_Exercise brief_
Go through the listing that follows and write it out exactly. Drop the pictures.

=== Information supplied ===

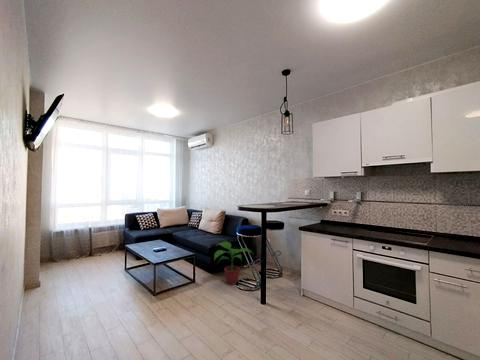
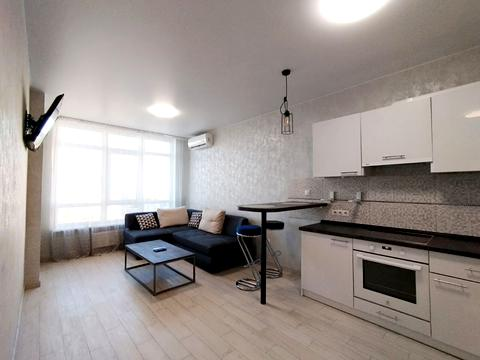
- potted plant [213,241,254,286]
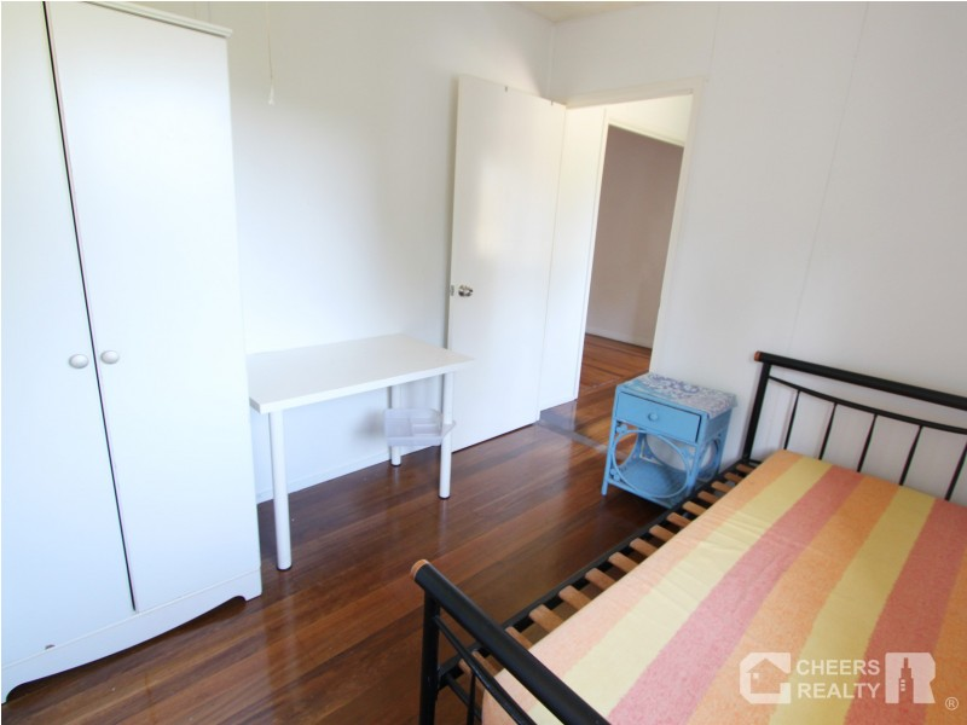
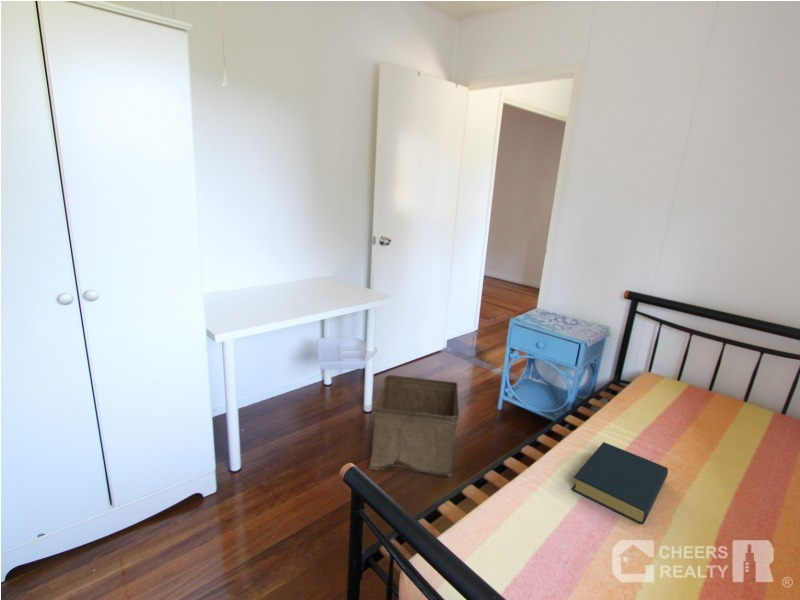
+ hardback book [570,441,669,525]
+ storage bin [368,374,460,477]
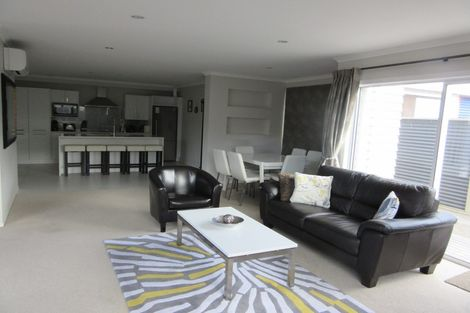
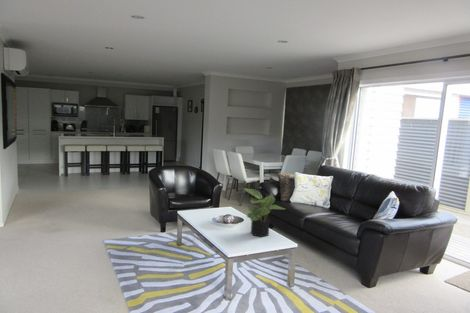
+ potted plant [243,187,286,238]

===

_Solution for this task_
- potted plant [213,241,254,286]
+ hardback book [570,441,669,525]
+ storage bin [368,374,460,477]
+ potted plant [243,187,286,238]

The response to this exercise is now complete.